§ **WHAT NEEDS TO BE DONE**: Each line in the material below must be transcribed exactly; no picture belongs in the copy.

§ **INFORMATION SUPPLIED**:
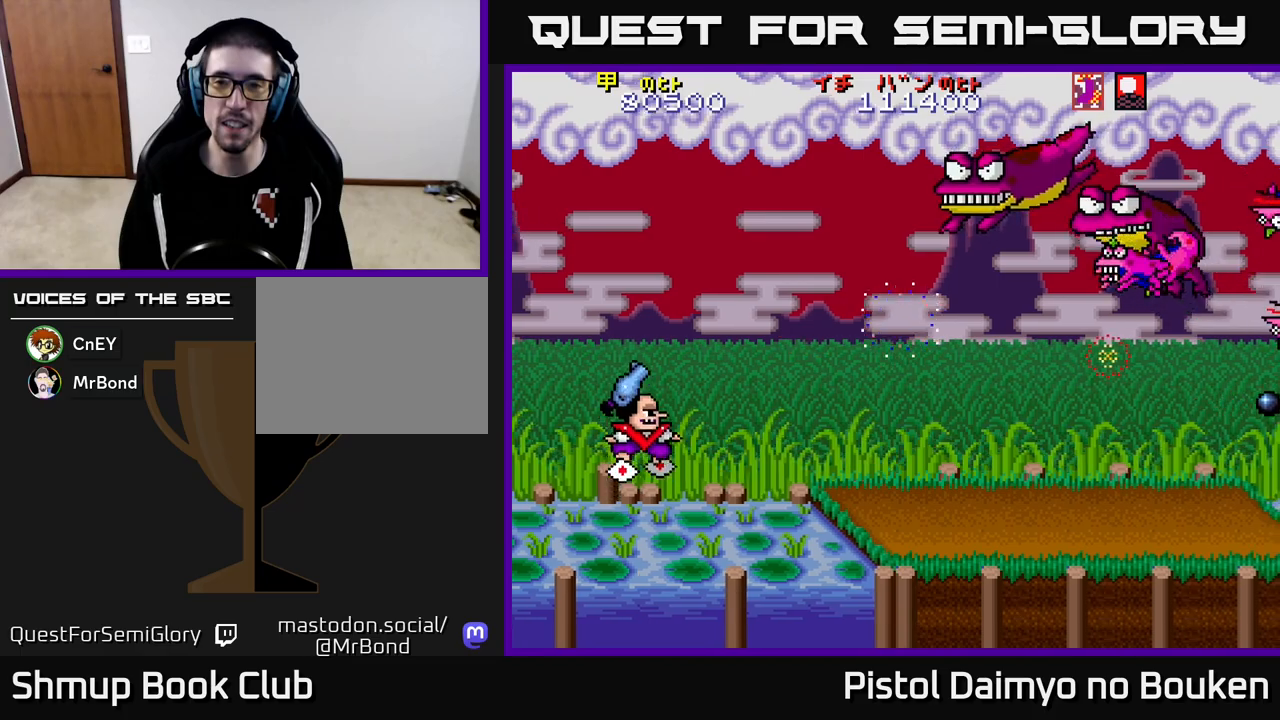
{"buttons": ["A", "DPAD_DOWN", "DPAD_RIGHT"], "left_stick": "center", "events": [[67, "DPAD_UP", "up"], [117, "DPAD_DOWN", "down"], [133, "DPAD_RIGHT", "down"]]}
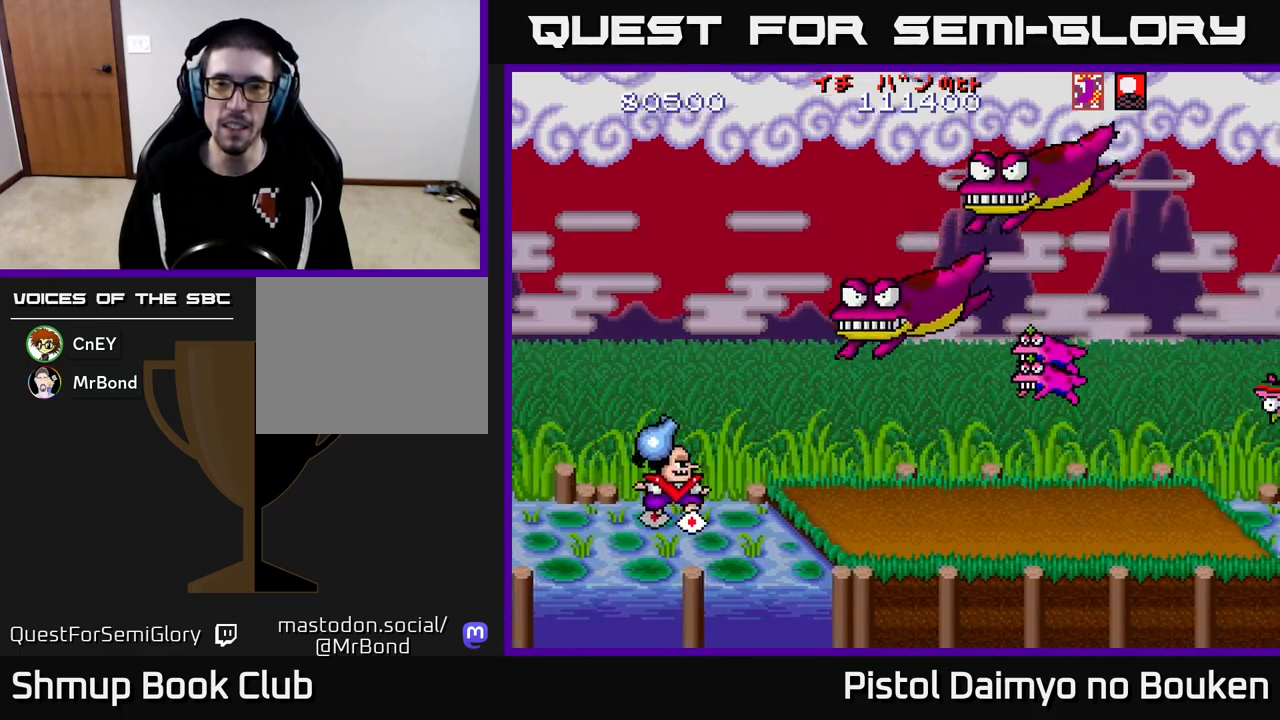
{"buttons": ["A", "DPAD_LEFT"], "left_stick": "center", "events": [[183, "A", "up"], [250, "DPAD_DOWN", "up"], [250, "DPAD_RIGHT", "up"], [300, "A", "down"], [300, "DPAD_LEFT", "down"], [433, "A", "up"], [483, "A", "down"]]}
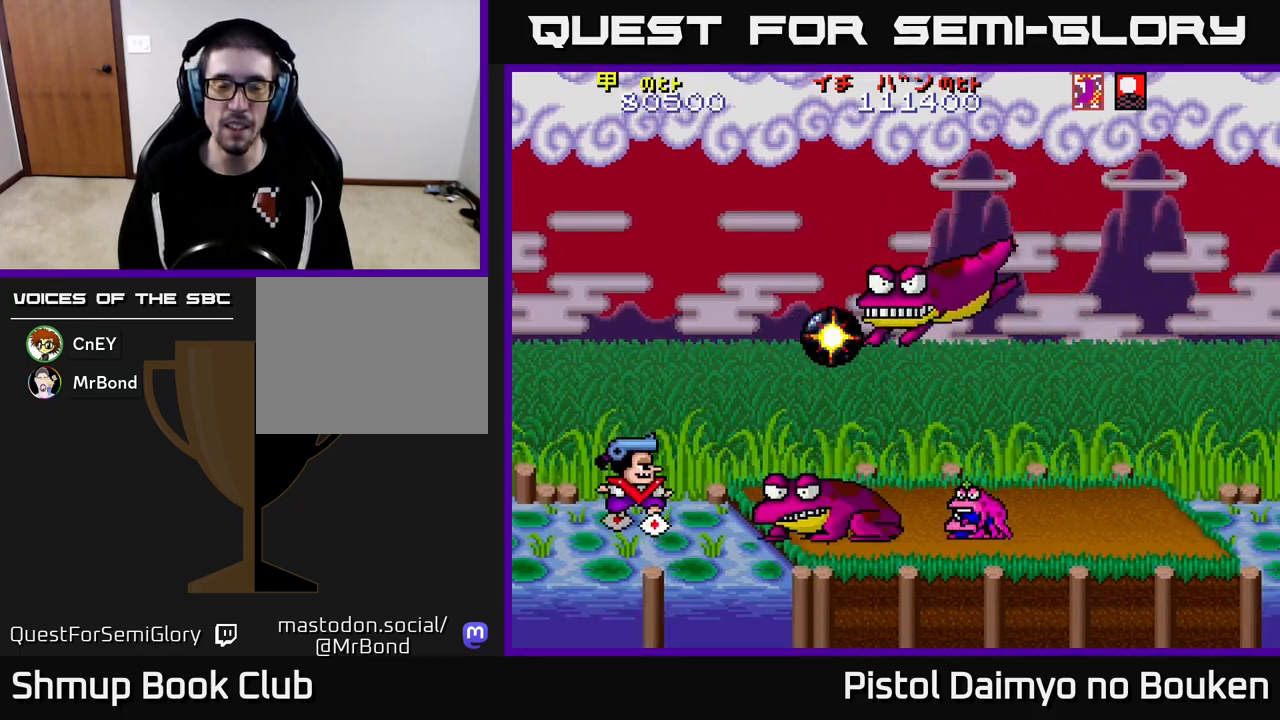
{"buttons": ["A"], "left_stick": "center", "events": [[33, "DPAD_LEFT", "up"], [283, "DPAD_UP", "down"], [500, "DPAD_UP", "up"]]}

§ **SOLUTION FOR THIS TASK**:
{"buttons": ["A", "DPAD_DOWN", "DPAD_RIGHT"], "left_stick": "center", "events": [[67, "DPAD_UP", "up"], [117, "DPAD_DOWN", "down"], [133, "DPAD_RIGHT", "down"]]}
{"buttons": ["A", "DPAD_LEFT"], "left_stick": "center", "events": [[183, "A", "up"], [250, "DPAD_DOWN", "up"], [250, "DPAD_RIGHT", "up"], [300, "A", "down"], [300, "DPAD_LEFT", "down"], [433, "A", "up"], [483, "A", "down"]]}
{"buttons": ["A"], "left_stick": "center", "events": [[33, "DPAD_LEFT", "up"], [283, "DPAD_UP", "down"], [500, "DPAD_UP", "up"]]}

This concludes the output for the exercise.